**Exercise details:** Every entry must come back exactly as it was given.
=-=-=-=-=
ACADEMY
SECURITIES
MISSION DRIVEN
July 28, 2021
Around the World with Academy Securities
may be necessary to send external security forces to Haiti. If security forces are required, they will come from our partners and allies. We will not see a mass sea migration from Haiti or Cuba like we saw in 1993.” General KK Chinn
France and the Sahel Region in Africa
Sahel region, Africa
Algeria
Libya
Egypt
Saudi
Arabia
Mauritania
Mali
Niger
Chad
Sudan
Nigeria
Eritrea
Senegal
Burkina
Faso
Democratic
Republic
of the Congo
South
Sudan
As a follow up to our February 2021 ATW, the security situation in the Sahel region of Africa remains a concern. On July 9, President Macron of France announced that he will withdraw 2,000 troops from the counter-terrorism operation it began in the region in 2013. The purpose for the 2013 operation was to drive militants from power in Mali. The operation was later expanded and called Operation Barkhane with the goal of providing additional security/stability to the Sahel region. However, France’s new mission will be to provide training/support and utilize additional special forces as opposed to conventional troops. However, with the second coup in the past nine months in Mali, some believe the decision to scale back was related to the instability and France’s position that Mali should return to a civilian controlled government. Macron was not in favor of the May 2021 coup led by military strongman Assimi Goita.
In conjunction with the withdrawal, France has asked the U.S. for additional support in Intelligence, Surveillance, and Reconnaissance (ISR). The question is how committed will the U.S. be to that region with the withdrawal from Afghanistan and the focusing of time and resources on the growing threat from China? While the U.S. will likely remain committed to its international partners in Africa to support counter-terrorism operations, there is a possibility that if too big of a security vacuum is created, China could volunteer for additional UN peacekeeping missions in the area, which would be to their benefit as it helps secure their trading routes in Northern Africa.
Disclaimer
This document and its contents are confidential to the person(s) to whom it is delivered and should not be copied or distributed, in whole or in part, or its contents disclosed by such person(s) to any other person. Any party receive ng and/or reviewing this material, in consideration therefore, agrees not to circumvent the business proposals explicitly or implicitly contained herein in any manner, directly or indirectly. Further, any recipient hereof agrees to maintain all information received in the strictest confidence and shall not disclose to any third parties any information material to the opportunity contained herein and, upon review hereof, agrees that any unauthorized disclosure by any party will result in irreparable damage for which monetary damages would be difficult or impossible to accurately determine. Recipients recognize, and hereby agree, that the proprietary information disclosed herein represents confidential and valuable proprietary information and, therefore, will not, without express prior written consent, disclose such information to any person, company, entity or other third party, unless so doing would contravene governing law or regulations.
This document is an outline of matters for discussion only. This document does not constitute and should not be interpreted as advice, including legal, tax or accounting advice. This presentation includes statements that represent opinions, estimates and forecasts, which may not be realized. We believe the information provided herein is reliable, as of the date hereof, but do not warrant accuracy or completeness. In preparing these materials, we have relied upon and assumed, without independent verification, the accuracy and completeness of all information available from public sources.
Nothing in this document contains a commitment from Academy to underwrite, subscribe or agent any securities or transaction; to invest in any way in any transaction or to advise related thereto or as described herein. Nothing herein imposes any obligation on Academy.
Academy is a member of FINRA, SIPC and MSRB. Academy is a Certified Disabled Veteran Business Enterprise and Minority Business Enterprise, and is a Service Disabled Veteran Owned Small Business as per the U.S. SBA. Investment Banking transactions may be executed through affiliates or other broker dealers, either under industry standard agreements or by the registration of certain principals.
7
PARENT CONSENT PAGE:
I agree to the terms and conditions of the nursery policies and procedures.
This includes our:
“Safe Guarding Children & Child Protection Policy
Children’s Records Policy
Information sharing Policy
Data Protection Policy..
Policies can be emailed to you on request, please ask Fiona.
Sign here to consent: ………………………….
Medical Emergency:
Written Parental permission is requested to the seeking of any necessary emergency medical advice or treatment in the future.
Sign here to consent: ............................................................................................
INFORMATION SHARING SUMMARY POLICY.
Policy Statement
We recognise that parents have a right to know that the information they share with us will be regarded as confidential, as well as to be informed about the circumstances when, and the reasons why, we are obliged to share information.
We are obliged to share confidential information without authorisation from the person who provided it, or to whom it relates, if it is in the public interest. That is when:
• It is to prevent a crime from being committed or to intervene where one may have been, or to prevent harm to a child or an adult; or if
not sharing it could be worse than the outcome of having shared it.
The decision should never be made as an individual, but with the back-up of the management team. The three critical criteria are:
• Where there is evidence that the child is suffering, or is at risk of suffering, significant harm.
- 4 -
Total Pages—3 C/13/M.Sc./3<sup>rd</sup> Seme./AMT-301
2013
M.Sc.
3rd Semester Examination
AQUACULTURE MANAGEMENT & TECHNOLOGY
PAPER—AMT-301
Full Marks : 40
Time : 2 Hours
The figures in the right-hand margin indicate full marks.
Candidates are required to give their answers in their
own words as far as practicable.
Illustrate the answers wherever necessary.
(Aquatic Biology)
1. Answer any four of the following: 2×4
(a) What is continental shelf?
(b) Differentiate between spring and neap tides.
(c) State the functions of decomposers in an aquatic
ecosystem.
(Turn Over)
=-=-=-=-=
**Written reply:**
ACADEMY
SECURITIES
MISSION DRIVEN
July 28, 2021
Around the World with Academy Securities
may be necessary to send external security forces to Haiti. If security forces are required, they will come from our partners and allies. We will not see a mass sea migration from Haiti or Cuba like we saw in 1993.” General KK Chinn
France and the Sahel Region in Africa
Sahel region, Africa
Algeria
Libya
Egypt
Saudi
Arabia
Mauritania
Mali
Niger
Chad
Sudan
Nigeria
Eritrea
Senegal
Burkina
Faso
Democratic
Republic
of the Congo
South
Sudan
As a follow up to our February 2021 ATW, the security situation in the Sahel region of Africa remains a concern. On July 9, President Macron of France announced that he will withdraw 2,000 troops from the counter-terrorism operation it began in the region in 2013. The purpose for the 2013 operation was to drive militants from power in Mali. The operation was later expanded and called Operation Barkhane with the goal of providing additional security/stability to the Sahel region. However, France’s new mission will be to provide training/support and utilize additional special forces as opposed to conventional troops. However, with the second coup in the past nine months in Mali, some believe the decision to scale back was related to the instability and France’s position that Mali should return to a civilian controlled government. Macron was not in favor of the May 2021 coup led by military strongman Assimi Goita.
In conjunction with the withdrawal, France has asked the U.S. for additional support in Intelligence, Surveillance, and Reconnaissance (ISR). The question is how committed will the U.S. be to that region with the withdrawal from Afghanistan and the focusing of time and resources on the growing threat from China? While the U.S. will likely remain committed to its international partners in Africa to support counter-terrorism operations, there is a possibility that if too big of a security vacuum is created, China could volunteer for additional UN peacekeeping missions in the area, which would be to their benefit as it helps secure their trading routes in Northern Africa.
Disclaimer
This document and its contents are confidential to the person(s) to whom it is delivered and should not be copied or distributed, in whole or in part, or its contents disclosed by such person(s) to any other person. Any party receive ng and/or reviewing this material, in consideration therefore, agrees not to circumvent the business proposals explicitly or implicitly contained herein in any manner, directly or indirectly. Further, any recipient hereof agrees to maintain all information received in the strictest confidence and shall not disclose to any third parties any information material to the opportunity contained herein and, upon review hereof, agrees that any unauthorized disclosure by any party will result in irreparable damage for which monetary damages would be difficult or impossible to accurately determine. Recipients recognize, and hereby agree, that the proprietary information disclosed herein represents confidential and valuable proprietary information and, therefore, will not, without express prior written consent, disclose such information to any person, company, entity or other third party, unless so doing would contravene governing law or regulations.
This document is an outline of matters for discussion only. This document does not constitute and should not be interpreted as advice, including legal, tax or accounting advice. This presentation includes statements that represent opinions, estimates and forecasts, which may not be realized. We believe the information provided herein is reliable, as of the date hereof, but do not warrant accuracy or completeness. In preparing these materials, we have relied upon and assumed, without independent verification, the accuracy and completeness of all information available from public sources.
Nothing in this document contains a commitment from Academy to underwrite, subscribe or agent any securities or transaction; to invest in any way in any transaction or to advise related thereto or as described herein. Nothing herein imposes any obligation on Academy.
Academy is a member of FINRA, SIPC and MSRB. Academy is a Certified Disabled Veteran Business Enterprise and Minority Business Enterprise, and is a Service Disabled Veteran Owned Small Business as per the U.S. SBA. Investment Banking transactions may be executed through affiliates or other broker dealers, either under industry standard agreements or by the registration of certain principals.
7
PARENT CONSENT PAGE:
I agree to the terms and conditions of the nursery policies and procedures.
This includes our:
“Safe Guarding Children & Child Protection Policy
Children’s Records Policy
Information sharing Policy
Data Protection Policy..
Policies can be emailed to you on request, please ask Fiona.
Sign here to consent: ………………………….
Medical Emergency:
Written Parental permission is requested to the seeking of any necessary emergency medical advice or treatment in the future.
Sign here to consent: ............................................................................................
INFORMATION SHARING SUMMARY POLICY.
Policy Statement
We recognise that parents have a right to know that the information they share with us will be regarded as confidential, as well as to be informed about the circumstances when, and the reasons why, we are obliged to share information.
We are obliged to share confidential information without authorisation from the person who provided it, or to whom it relates, if it is in the public interest. That is when:
• It is to prevent a crime from being committed or to intervene where one may have been, or to prevent harm to a child or an adult; or if
not sharing it could be worse than the outcome of having shared it.
The decision should never be made as an individual, but with the back-up of the management team. The three critical criteria are:
• Where there is evidence that the child is suffering, or is at risk of suffering, significant harm.
- 4 -
Total Pages—3 C/13/M.Sc./3<sup>rd</sup> Seme./AMT-301
2013
M.Sc.
3rd Semester Examination
AQUACULTURE MANAGEMENT & TECHNOLOGY
PAPER—AMT-301
Full Marks : 40
Time : 2 Hours
The figures in the right-hand margin indicate full marks.
Candidates are required to give their answers in their
own words as far as practicable.
Illustrate the answers wherever necessary.
(Aquatic Biology)
1. Answer any four of the following: 2×4
(a) What is continental shelf?
(b) Differentiate between spring and neap tides.
(c) State the functions of decomposers in an aquatic
ecosystem.
(Turn Over)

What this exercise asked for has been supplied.